A study led by researchers at the Johns Hopkins University School of Medicine in collaboration with the National Institutes of Health used a new imaging technique to show disruption of the blood-brain barrier (BBB) and predict progression of white matter hyperintensities (WMH) linked to vascular cognitive decline.

The study, published Oct. 21 in Annals of Neurology, followed patients who had experienced a stroke and underwent MRI scanning at baseline and one year later. By adapting a contrast-based MRI method originally used for perfusion imaging, the team created a way to measure BBB leakage using scans already standard in stroke care. The findings point to a promising imaging biomarker that could help identify patients at risk of vascular cognitive decline, and support more targeted clinical trials.

“After a stroke, a significant number of patients go on to develop cognitive issues in the months and years that follow,” says corresponding author Richard Leigh, M.D., associate professor of neurology at Johns Hopkins. “That risk is tied to ongoing vascular injury in the brain, and it’s something we urgently need better tools to detect and address early.”

WMHs are a common radiographic marker of cerebral small vessel disease, and strongly correlate with cognitive outcomes. However, the mechanisms driving lesion progression have remained uncertain. Because BBB disruption has long been suspected to play a role in the cascade leading from vascular injury to neurodegeneration, researchers used this adapted MRI technique to quantify leakage, rather than relying on new or specialized sequences.

“It’s a unique method that we developed at Hopkins,” Leigh says. “Because the images are contrast-based, if contrast leaks through the vessels, the picture changes. We found a way to isolate BBB disruption and quantify it.”

The team examined two regions of interest: existing WMHs and the surrounding normal-appearing white matter, known as the penumbra. BBB disruption within WMH at baseline was the strongest predictor of how much those lesions would expand, while disruption in the penumbra best predicted which patients would progress. Most participants showed some WMH progression over the year, while a smaller group remained stable or, in some cases, regressed.

This predictive ability underscores the growing role of imaging biomarkers in clinical research and patient care. Because the Johns Hopkins-developed method builds on a widely available scan, it could be adopted across diverse research settings.
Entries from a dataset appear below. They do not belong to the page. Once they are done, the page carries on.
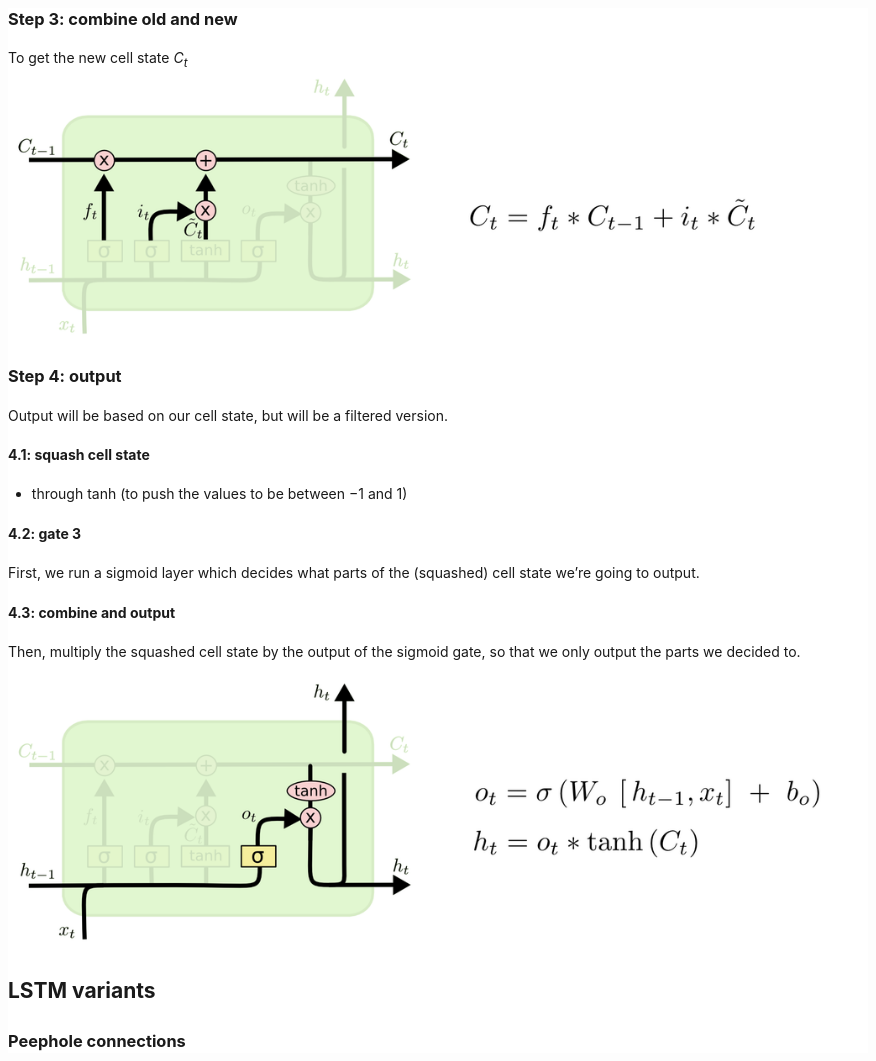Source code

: ### Step 3: combine old and new
To get the new cell state $C_{t}$
![LSTM-combine](../../../LSTM-combine.png)

### Step 4: output

Output will be based on our cell state, but will be a filtered version. 
#### 4.1: squash cell state
- through tanh (to push the values to be between −1 and 1) 
#### 4.2: gate 3
First, we run a sigmoid layer which decides what parts of the (squashed) cell state we’re going to output. 
#### 4.3: combine and output
Then, multiply the squashed cell state by the output of the sigmoid gate, so that we only output the parts we decided to.

![LSTM-output](../../../LSTM-output.png)

## LSTM variants 
### Peephole connections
Researchers say the approach could also accelerate the development of future therapies. By identifying high-risk patients, researchers can enrich trial populations and reduce the size and duration of studies.
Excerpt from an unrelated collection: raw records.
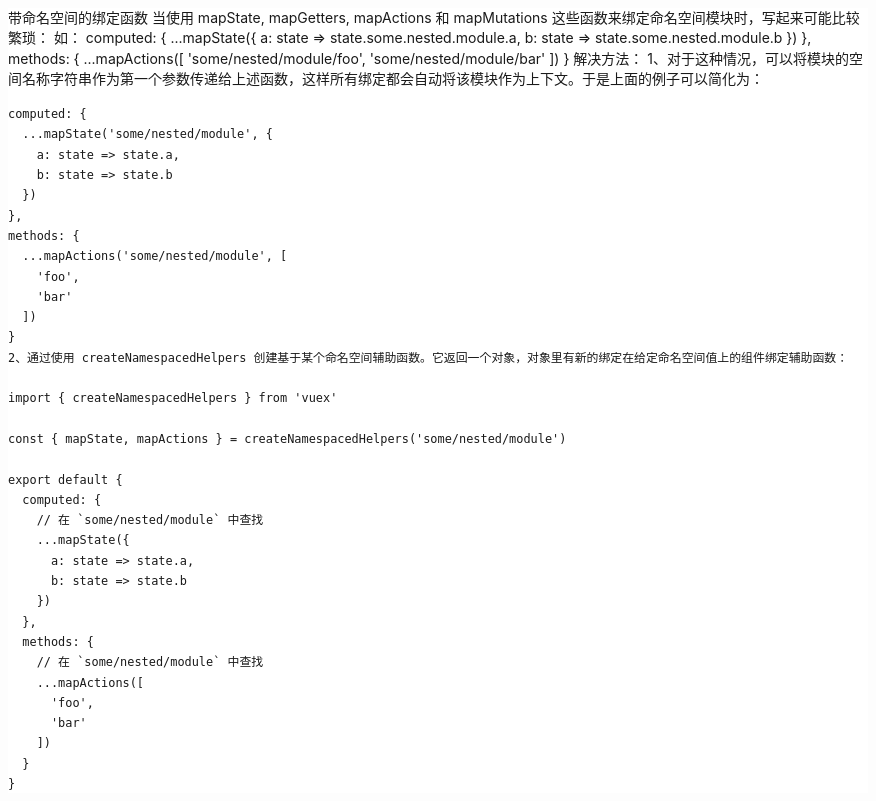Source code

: 带命名空间的绑定函数
	当使用 mapState, mapGetters, mapActions 和 mapMutations 这些函数来绑定命名空间模块时，写起来可能比较繁琐：
	如：
	computed: {
	  ...mapState({
	    a: state => state.some.nested.module.a,
	    b: state => state.some.nested.module.b
	  })
	},
	methods: {
	  ...mapActions([
	    'some/nested/module/foo',
	    'some/nested/module/bar'
	  ])
	}
	解决方法：
	1、对于这种情况，可以将模块的空间名称字符串作为第一个参数传递给上述函数，这样所有绑定都会自动将该模块作为上下文。于是上面的例子可以简化为：
	
	computed: {
	  ...mapState('some/nested/module', {
	    a: state => state.a,
	    b: state => state.b
	  })
	},
	methods: {
	  ...mapActions('some/nested/module', [
	    'foo',
	    'bar'
	  ])
	}
	2、通过使用 createNamespacedHelpers 创建基于某个命名空间辅助函数。它返回一个对象，对象里有新的绑定在给定命名空间值上的组件绑定辅助函数：
	
	import { createNamespacedHelpers } from 'vuex'
	
	const { mapState, mapActions } = createNamespacedHelpers('some/nested/module')
	
	export default {
	  computed: {
	    // 在 `some/nested/module` 中查找
	    ...mapState({
	      a: state => state.a,
	      b: state => state.b
	    })
	  },
	  methods: {
	    // 在 `some/nested/module` 中查找
	    ...mapActions([
	      'foo',
	      'bar'
	    ])
	  }
	}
“With a biomarker of disease activity, we can pinpoint those at greatest risk, giving us a way to measure how well potential treatments may work,” says Leigh. “If we can identify those patients earlier, we can design smarter trials, smaller studies, faster answers and a clearer path to finding effective therapies.”

While not yet validated for routine use, BBB disruption measures could eventually inform clinical decision-making and patient counseling. Researchers say the scan results may help strengthen patient conversations around prevention.

“I see a lot of stroke patients who are starting to notice cognitive changes,” Leigh says. “If I can point to something measurable on their scan, it helps underline why prevention and risk-factor control matter.”

The research team is now focused on translating these findings into clinical trials. The next step is to use the biomarker to identify high-risk patients and test candidate therapies aimed at slowing or preventing disease progression. Because anti-inflammatory therapies already exist, including monoclonal antibodies and other agents that target pathways implicated in BBB dysfunction, the team plans to incorporate the biomarker into small, short-term studies to screen these drugs before larger trials.

“We want to use this biomarker to make trials smarter and faster,” Leigh says. “If we can find the right patients and the right drugs, we can move much more quickly toward real treatments.”

Other contributors to the study include Kyle Kern, Nae-Yuh Wang, Rebecca Gottesman and Clinton Wright.

No authors reported conflicts of interest.